*Source excerpt*.
<<<<
It should by now be clear to us all that our survey of philosophy's history is not a quest for the holy grail of exclusive ideological purity, it's an expanding conversation. None of these philosophers is going to be voted off our island of "Co," which in the parlance of Stone contributor Robert Moor is an increasingly-interdependent network, a mutual dependence society, an Exarky. In his terms we could think of our study of western philosophy as akin to a through-hike on the Appalachian Trail. Nice twist on our peripatetic theme.
We all know what an endarkist looks like. America has practically mythologized the type. Most of our best-known nature writers were vocal proponents of endarky: John Muir tramping off with a crust of bread tied to his belt, Thoreau hammering together a cabin beside Walden Pond, Edward Abbey advising his readers to “brew your own beer; kick in your TV; kill your own beef.”
In the past, we may have called these people “rugged individualists.” They tend to internalize information and skills. They grow their own food, build their own furniture, distill their own whiskey. Truly endarkic people crave solitude and, perhaps less consciously, cataclysm, if only for the opportunity to prove their self-reliance.
The exarkic person, on the other hand, is utopian, the type who believes in improving systems, not rejecting them; who does not shy from asking for directions; who would rather rent or share or borrow a home than own one; who has no qualms uploading his digital memories to something called the Cloud; who welcomes the notion of self-driving cars. Exarks prefer a well-trained police force to a well-oiled firearm. They walk, nimbly, with a kind of holy faith, atop wires others have installed.
If Emerson, Thoreau, Muir, and Abbey were endarkists, Bentham, Mill, and Marx are exarks.
>>>>
*Information given*.
<<<<
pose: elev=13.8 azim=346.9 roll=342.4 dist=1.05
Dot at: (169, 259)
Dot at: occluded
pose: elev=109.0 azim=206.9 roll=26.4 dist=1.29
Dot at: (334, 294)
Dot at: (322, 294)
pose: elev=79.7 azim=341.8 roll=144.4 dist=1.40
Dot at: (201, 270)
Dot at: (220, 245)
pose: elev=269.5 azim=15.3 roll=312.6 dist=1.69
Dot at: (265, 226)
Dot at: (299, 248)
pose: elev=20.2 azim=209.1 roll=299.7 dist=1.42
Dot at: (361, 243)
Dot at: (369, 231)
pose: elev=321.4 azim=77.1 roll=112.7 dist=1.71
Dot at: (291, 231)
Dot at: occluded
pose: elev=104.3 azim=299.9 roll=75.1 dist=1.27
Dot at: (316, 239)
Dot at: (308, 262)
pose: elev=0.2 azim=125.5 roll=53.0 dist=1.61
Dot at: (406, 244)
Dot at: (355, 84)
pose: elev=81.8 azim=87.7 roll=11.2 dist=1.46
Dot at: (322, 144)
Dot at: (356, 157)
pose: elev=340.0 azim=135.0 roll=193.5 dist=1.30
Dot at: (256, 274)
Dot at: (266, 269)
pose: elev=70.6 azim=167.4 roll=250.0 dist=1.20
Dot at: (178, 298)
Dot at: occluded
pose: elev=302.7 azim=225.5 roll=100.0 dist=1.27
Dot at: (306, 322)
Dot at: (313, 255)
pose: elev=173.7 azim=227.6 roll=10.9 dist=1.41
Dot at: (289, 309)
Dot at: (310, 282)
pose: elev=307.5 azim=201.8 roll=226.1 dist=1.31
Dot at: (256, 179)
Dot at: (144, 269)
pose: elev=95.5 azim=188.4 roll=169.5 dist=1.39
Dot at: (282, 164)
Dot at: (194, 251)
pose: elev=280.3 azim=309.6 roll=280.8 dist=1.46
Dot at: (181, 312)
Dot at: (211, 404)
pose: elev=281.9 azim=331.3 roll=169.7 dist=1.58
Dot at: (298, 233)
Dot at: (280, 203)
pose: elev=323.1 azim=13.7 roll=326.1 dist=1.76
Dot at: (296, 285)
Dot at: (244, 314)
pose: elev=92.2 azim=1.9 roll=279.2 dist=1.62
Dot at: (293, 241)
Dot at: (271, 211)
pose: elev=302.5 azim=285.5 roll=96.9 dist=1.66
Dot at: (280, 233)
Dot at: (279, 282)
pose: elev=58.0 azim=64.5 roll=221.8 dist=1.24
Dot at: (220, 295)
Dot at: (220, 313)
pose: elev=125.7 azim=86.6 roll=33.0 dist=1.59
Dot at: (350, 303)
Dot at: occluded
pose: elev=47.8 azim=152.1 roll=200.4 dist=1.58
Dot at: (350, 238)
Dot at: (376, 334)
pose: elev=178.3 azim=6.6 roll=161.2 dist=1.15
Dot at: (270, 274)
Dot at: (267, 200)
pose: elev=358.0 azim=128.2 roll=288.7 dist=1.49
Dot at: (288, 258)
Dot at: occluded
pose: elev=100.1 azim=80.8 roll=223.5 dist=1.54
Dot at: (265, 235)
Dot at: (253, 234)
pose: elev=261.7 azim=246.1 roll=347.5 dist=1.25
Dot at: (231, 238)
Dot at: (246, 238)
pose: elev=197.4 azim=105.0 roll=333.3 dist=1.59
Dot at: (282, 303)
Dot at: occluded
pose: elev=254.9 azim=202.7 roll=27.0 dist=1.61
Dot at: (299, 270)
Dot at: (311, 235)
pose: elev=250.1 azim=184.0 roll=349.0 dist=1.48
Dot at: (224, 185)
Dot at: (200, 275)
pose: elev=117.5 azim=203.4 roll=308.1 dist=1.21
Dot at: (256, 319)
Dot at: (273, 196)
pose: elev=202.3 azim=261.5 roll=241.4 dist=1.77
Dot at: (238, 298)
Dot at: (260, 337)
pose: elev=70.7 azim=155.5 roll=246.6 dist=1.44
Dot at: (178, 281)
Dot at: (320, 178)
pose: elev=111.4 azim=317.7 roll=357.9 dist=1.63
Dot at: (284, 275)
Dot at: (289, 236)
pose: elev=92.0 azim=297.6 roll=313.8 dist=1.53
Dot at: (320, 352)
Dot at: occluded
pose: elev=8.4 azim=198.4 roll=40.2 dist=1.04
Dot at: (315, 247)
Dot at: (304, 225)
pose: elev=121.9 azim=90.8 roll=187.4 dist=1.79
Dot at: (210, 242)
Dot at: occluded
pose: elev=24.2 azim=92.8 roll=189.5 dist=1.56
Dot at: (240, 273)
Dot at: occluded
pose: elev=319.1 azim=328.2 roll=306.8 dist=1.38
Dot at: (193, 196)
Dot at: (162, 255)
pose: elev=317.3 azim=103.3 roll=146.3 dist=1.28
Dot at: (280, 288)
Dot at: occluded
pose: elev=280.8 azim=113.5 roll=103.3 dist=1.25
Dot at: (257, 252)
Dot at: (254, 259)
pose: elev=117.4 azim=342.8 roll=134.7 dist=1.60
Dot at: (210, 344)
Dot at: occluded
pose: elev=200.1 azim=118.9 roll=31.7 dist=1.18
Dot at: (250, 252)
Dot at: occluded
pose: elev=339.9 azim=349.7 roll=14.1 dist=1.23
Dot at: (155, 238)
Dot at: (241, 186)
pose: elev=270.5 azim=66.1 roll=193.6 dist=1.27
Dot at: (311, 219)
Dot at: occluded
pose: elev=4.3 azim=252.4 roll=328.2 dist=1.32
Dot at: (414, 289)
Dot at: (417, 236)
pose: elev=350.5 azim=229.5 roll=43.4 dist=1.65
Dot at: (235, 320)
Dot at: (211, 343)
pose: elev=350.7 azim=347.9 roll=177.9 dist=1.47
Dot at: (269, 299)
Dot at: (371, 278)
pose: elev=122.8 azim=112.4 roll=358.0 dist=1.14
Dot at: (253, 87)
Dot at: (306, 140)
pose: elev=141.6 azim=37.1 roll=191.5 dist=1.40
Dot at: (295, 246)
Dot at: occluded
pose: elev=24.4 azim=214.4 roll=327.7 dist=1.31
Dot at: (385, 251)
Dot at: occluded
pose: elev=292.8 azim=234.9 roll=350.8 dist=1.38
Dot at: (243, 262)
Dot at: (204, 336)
>>>>
*Required work*.
- A) In the records, copy out every line from the one containing "pose: elev=173.7 azim=227.6" to the one containing "Dot at: (220, 313)", including both of those lines.
- B) Write what comes next in the passage on endarkists and exarks, starting after its final sentence.
The essay and the records have separate, unrelated origins.

*Final results*.
- A)
pose: elev=173.7 azim=227.6 roll=10.9 dist=1.41
Dot at: (289, 309)
Dot at: (310, 282)
pose: elev=307.5 azim=201.8 roll=226.1 dist=1.31
Dot at: (256, 179)
Dot at: (144, 269)
pose: elev=95.5 azim=188.4 roll=169.5 dist=1.39
Dot at: (282, 164)
Dot at: (194, 251)
pose: elev=280.3 azim=309.6 roll=280.8 dist=1.46
Dot at: (181, 312)
Dot at: (211, 404)
pose: elev=281.9 azim=331.3 roll=169.7 dist=1.58
Dot at: (298, 233)
Dot at: (280, 203)
pose: elev=323.1 azim=13.7 roll=326.1 dist=1.76
Dot at: (296, 285)
Dot at: (244, 314)
pose: elev=92.2 azim=1.9 roll=279.2 dist=1.62
Dot at: (293, 241)
Dot at: (271, 211)
pose: elev=302.5 azim=285.5 roll=96.9 dist=1.66
Dot at: (280, 233)
Dot at: (279, 282)
pose: elev=58.0 azim=64.5 roll=221.8 dist=1.24
Dot at: (220, 295)
Dot at: (220, 313)

- B)
Marx said he was not a Marxist, much as Darwin was not a (Social) Darwinist. The best thinkers, though they may inspire others to embrace rigid ideology, do not submit to it. They start a conversation and would love nothing more than to continue it, like old Socrates in heaven. They start out on the trail, and secretly hope the trail doesn't end. They want to understand the world in order to change it, but they resist the idea of oxymoronic permanent change.
Some questions for today: Is there more than pleasure and pain to utility, and more than utility to personal happiness and social flourishing? Is quality an issue or is "pushpin" - let's just say football - really as good as poetry, from the standpoint of utility? Are philosophy and the good life for everyone? Is utilitarianism a coach potato philosophy? Is it softheaded and softhearted to seek the greatest happiness of the greatest number? Does "ought" imply "can"? Do our desires, for example the desire for food, come before or after "the calculation of pleasures and pains"? Do all desires deserve presumptive consideration, to be discounted only when shown to conflict with the greater good? Why does Russell say that questions concerning competition, property, and state ownership of land and capital are not "matters for philosophy"? What did Thoreau mean about "killing time" and "injuring eternity"?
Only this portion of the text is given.